**Selected extract**:
--- --- ---
He went on to work as a coach with professional club Barnsley's development squad, and was appointed caretaker manager of the first team after Danny Wilson was sacked in 2015. He was not appointed on a permanent basis in favour of Lee Johnson, though was appointed in the caretaker manager role once again the following year after Johnson left to manage Bristol City. During the latter spell, he guided Barnsley to a 3–2 win against Oxford United in the Football League Trophy final and promotion to the Championship by beating Millwall 3–1 in the League One play-off final. His success as caretaker, leading Barnsley to their first cup final victory since 1912 and promotion to the Championship, led to his being appointed head coach on a permanent basis.

The good form and results continued for the first half of the 2016–17 Championship season, as the club ended 2016 in ninth position. Heckingbottom was awarded Sports Hero of the Year by The Yorkshire Post. Heckingbottom signed a new rolling contract at Barnsley on 2 February 2018, but he left the club days later to take a similar position with Leeds United.

=== Leeds United ===
On 6 February 2018, Heckingbottom was announced as the new head coach of Leeds United on an 18-month contract. In his first match as head coach, Leeds lost 2–1 to Sheffield United, and finished 13th in the 2017–18 EFL Championship league table. Heckingbottom selected youngster Bailey Peacock-Farrell as first-choice goalkeeper and also gave debuts to academy players Tom Pearce, Paudie O'Connor, Hugo Díaz and Ryan Edmondson. Heckingbottom integrated further academy players with the first team during a controversial post-season tour of Myanmar. Heckingbottom was dismissed by Leeds on 1 June 2018, after just four months with the club, and was succeeded by Marcelo Bielsa.
--- --- ---
**Supplied material**:
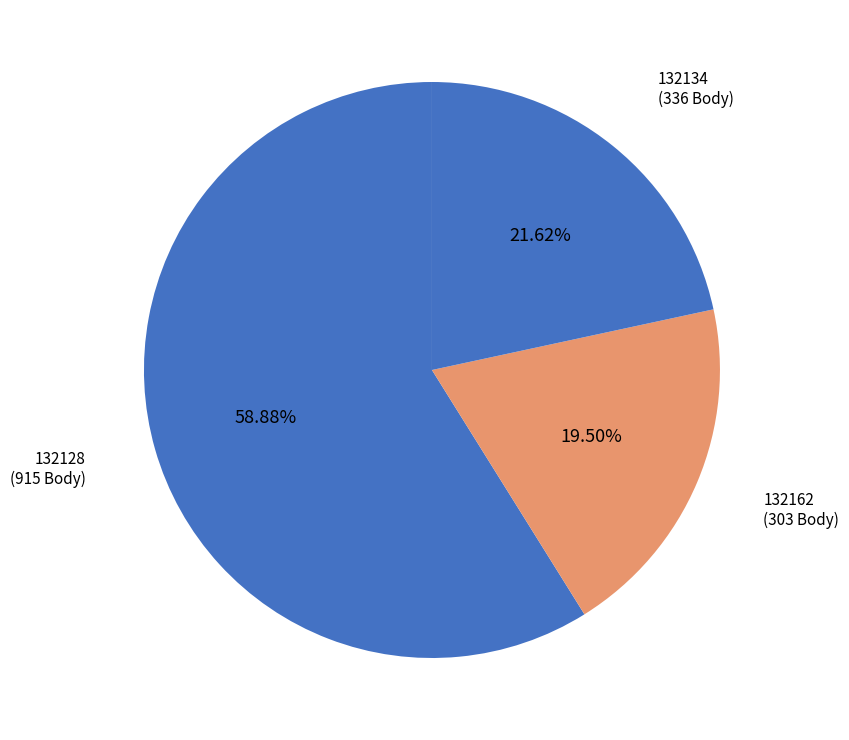

Approximately how many times larger is the value at 132128 compared to 132162?

3.0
--- --- ---
**Your assignment**: Using the passage on Heckingbottom's coaching career, say whether each statement agrees with it, answering yes or no and quoting the deciding words: 1. Barnsley won the League One play-off final against Millwall by 3–1. 2. Leeds won Heckingbottom's first match as head coach. 3. Lee Johnson succeeded Heckingbottom at Leeds. The material has no part in this.

**Answer to the exercise**:
1. Yes: "promotion to the Championship by beating Millwall 3–1 in the League One play-off final"
2. No: "In his first match as head coach, Leeds lost 2–1 to Sheffield United"
3. No: "was succeeded by Marcelo Bielsa"